No Brasil, por exemplo, a Agência Nacional de Vigilância Sanitária
(Anvisa) age nesse mercado pela Câmara de Regulação do Mercado de
Medicamentos (CMED), um órgão interministerial.
A CMED é responsável por monitorar os preços cobrados por drogas que já
estão no mercado e auxiliar no estabelecimento dos preços para novos
medicamentos.
Ainda determina os índices de ajuste anual de preços de acordo com
critérios estabelecidos na lei federal 10.742, de 2003, como
produtividade da indústria, variação dos custos de insumos e a
concorrência no setor.
Em março deste ano, o índice aplicado a 9.120 medicamentos variou entre
5% e 7,7%, seguindo a inflação registrada nos 12 meses anteriores, de
acordo com o tipo de droga.
Os preços máximos para o consumidor, já incluídos os impostos, são
informados pela Anvisa em seu site. Uma empresa podem ser multada caso
descumpra essa determinação.
Mas não é assim que funciona nos Estados Unidos. Os principais
compradores de medicamentos no país são as seguradoras de saúde e o
governo. Nesse mercado, os preços variam de acordo com o que as pessoas
estão dispostas a pagar.
Doenças raras, lucro difícil
No entanto, casos como o do Daraprim vêm despertando a atenção de
consumidores e autoridades americanas para a forma como são determinados
os preços de medicamentos no país.
Houve nas últimas semanas uma polêmica parecida quando subiu o preço de
um medicamento para tuberculose.
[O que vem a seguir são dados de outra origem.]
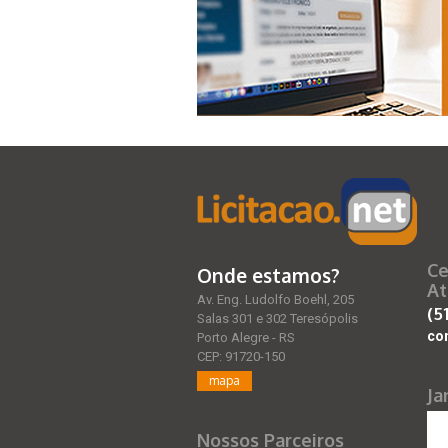
Ce
Onde estamos?
At
Av. Eng. Ludolfo Boehl, 205
(5
Salas 301 e 302 Teresópolis
co
Porto Alegre - RS
CEP: 91720-150
mapa
Ja
Nossos Parceiros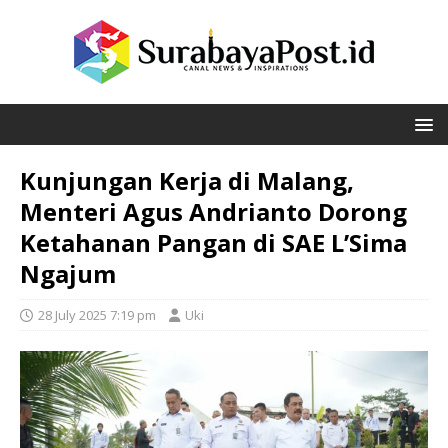
Kunjungan Kerja di Malang,
Menteri Agus Andrianto Dorong
Ketahanan Pangan di SAE L’Sima
Ngajum
28 July 2025 7:19 pm
Uki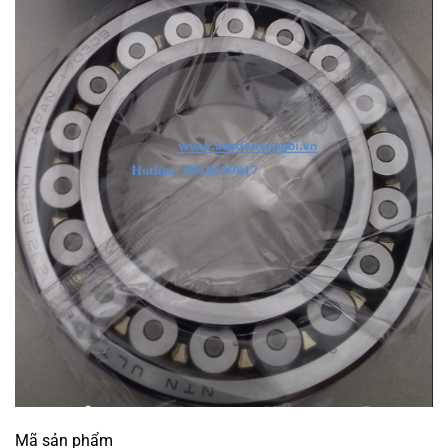
Mã sản phẩm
Sua fabricante, a Rodelis
Therapeutics, voltou atrás e devolveu os direitos de fabricação para sua
dona anterior, uma ONG associada a uma universidade.
No caso da Turing, Shkreli alegou que, nos últimos anos, a pesquisa e
desenvolvimento de novas drogas desacelerou, e empresas precisam pensar
com cuidado no que investirão.
Medicamentos muito bem-sucedidos, como o Viagra, geram bastante
dinheiro, mas drogas para doença raras são menos atraentes, porque menos
pessoas as usam e torná-las lucrativas é mais difícil.
Segundo Shkreli, o aumento de preço não foi feito por ganância
desmedida, mas por razões justificáveis do ponto de vista de seu
negócio. Com isso, diz esperar criar um mercado que atrairá outras
empresas para a busca por novos tratamentos para enfermidades raras.
Ele ainda afirma ter criado formas para dar a droga de graça para quem não puder pagar por ela.
Recuo
Shkreli chegou a dar sinais de que não recuaria do aumento, mas não
resistiu à repercussão do caso. Ele afirmou nesta terça-feira à imprensa
norte-americana que reduziria o preço do medicamento – sem, porém,
informar quanto – e acusou os críticos de não entenderem o funcionamento
da indústria farmacêutica.
"Nós concordamos em diminuir o preço do Daraprim até um patamar mais
acessível e ao mesmo capaz de permitir à companhia ter lucro, embora bem
pequeno", disse o presidente da Turing à ABC News.